The thymus plays a critical role in your immune system.

This chemical has also been shown to cause:

  • swelling of the liver
  • swelling of the kidneys
  • calcification of the kidneys

For a short time, I personally always had this weird pain in the area around my kidneys. It took a while for me to figure out that it was the Splenda I was eating. When I cut it out of my diet, the weird pain went away.

How was this sweetener discovered?

Back in 1975 a young Indian graduate student, Shashikant Phadnis, was researching different insecticide compounds at a London college.

One compound in particular seemed quite promising. It was made by adding sulfuryl chloride, a highly toxic chemical, to a sugar solution.

The student's advisor, Leslie Hough, told him to test the chemical, but because of the language barrier he misunderstood and went back to the lab to taste the chemical!

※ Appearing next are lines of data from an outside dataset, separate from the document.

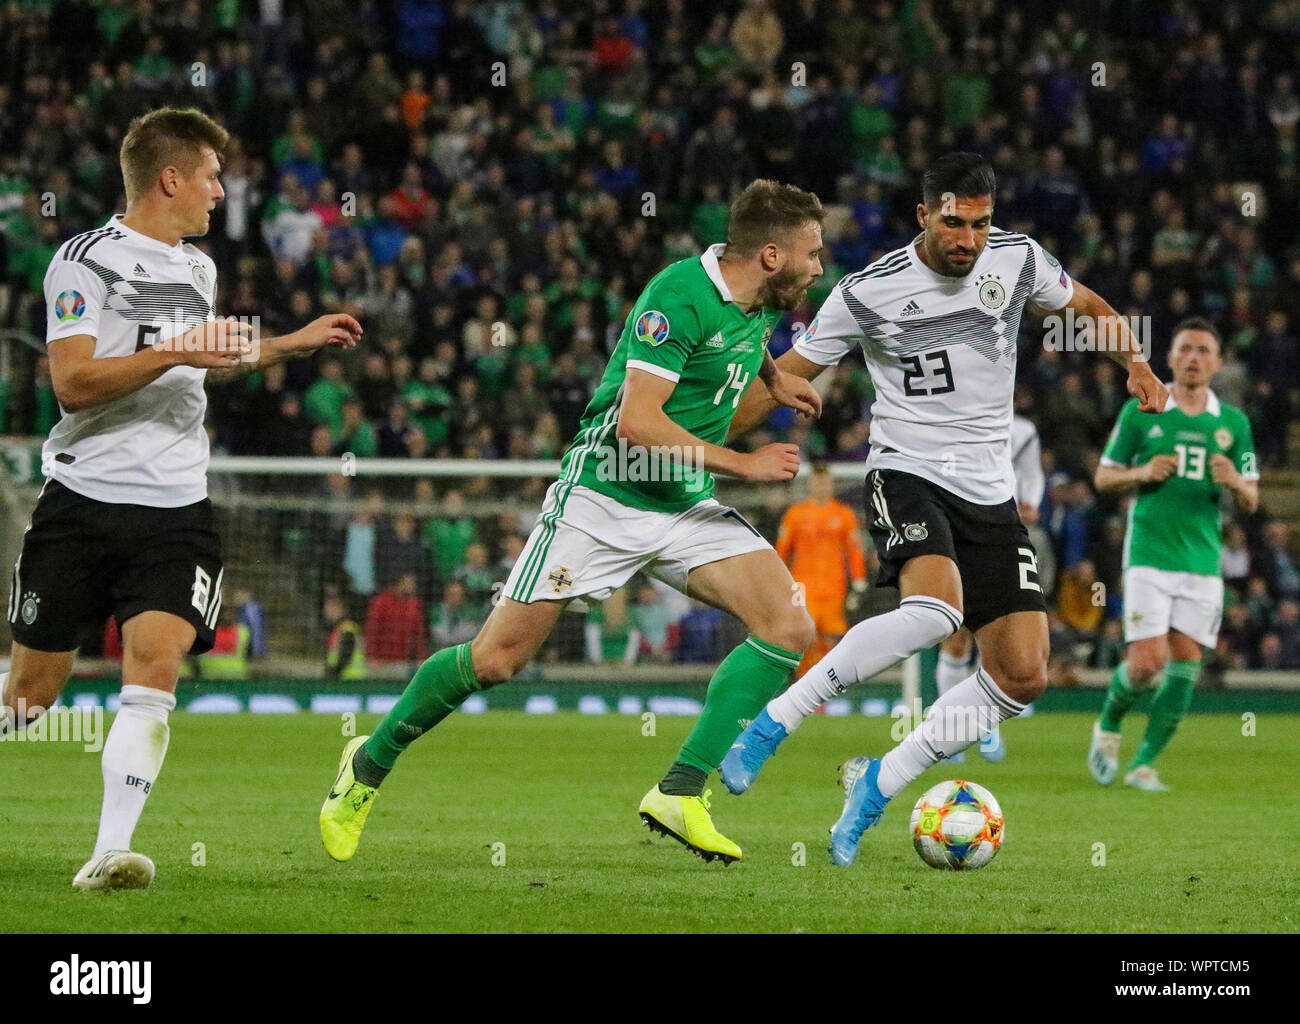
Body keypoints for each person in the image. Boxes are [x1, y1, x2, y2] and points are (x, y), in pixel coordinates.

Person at [320, 178, 826, 865]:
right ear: (771, 254)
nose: (819, 268)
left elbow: (740, 339)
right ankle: (367, 765)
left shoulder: (760, 300)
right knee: (497, 661)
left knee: (788, 626)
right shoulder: (676, 297)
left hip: (683, 503)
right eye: (812, 254)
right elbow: (637, 421)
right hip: (604, 497)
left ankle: (679, 792)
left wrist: (773, 382)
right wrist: (744, 462)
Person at [719, 152, 1168, 866]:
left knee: (1023, 674)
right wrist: (705, 442)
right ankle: (776, 720)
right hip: (906, 469)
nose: (967, 240)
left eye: (981, 224)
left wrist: (1136, 364)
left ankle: (879, 780)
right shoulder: (869, 292)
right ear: (925, 216)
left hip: (989, 490)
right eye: (954, 223)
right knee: (935, 612)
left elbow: (1082, 305)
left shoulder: (1016, 262)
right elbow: (787, 376)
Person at [0, 106, 361, 891]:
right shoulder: (84, 261)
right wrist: (172, 350)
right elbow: (72, 384)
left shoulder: (198, 268)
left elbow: (202, 362)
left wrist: (287, 344)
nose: (220, 192)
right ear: (170, 179)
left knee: (154, 666)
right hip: (82, 501)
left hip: (175, 507)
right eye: (211, 176)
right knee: (31, 695)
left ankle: (110, 852)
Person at [1087, 318, 1257, 791]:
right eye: (1186, 349)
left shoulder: (1234, 423)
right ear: (1171, 357)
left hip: (1203, 560)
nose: (1195, 358)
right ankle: (1108, 723)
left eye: (1204, 350)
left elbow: (1253, 499)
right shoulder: (1143, 409)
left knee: (1184, 669)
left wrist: (1236, 483)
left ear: (1218, 363)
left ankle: (1143, 764)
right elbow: (1103, 477)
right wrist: (1142, 471)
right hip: (1148, 552)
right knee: (1146, 664)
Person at [939, 412, 1045, 764]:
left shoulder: (1024, 429)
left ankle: (985, 727)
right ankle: (949, 731)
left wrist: (1031, 501)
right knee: (956, 633)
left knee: (996, 637)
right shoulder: (947, 416)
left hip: (1003, 533)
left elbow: (1031, 474)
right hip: (957, 529)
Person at [774, 459, 867, 678]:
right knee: (805, 638)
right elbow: (781, 552)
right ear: (810, 484)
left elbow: (854, 551)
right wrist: (778, 585)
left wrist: (858, 582)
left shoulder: (844, 515)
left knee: (831, 639)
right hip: (802, 588)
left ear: (831, 484)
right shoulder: (796, 514)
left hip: (834, 589)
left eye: (825, 482)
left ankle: (825, 689)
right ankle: (803, 687)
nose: (821, 487)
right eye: (817, 482)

Phadnis reported back to his advisor that the chemical tasted incredibly sweet. Hough at first chastised him for tasting a chemical of unknown toxicity, but quickly seized on the idea of turning this compound into a sugar substitute.

The two worked with a British sugar company developing many more similarly chlorinated compounds, until one was chosen. This is what makes up the Splenda we know today.

By selectively replacing three hydroxy groups with chlorine atoms, a new sweetener six hundred times as sweet as sugar was born.

And just think - it all started because a young chemist was looking to develop a potent new insecticide!

Dr. Janet Starr Hull summed it up nicely in the December 2003 issue of The Healthy Newsletter:

"In a simple sentence, you would just as soon have a pesticide in your food as sucralose because sucralose (Splenda) is a chlorocarbon. The chlorocarbons have long been known for causing organ, genetic, and reproductive damage."

Still think it belongs in your fresh-baked muffin?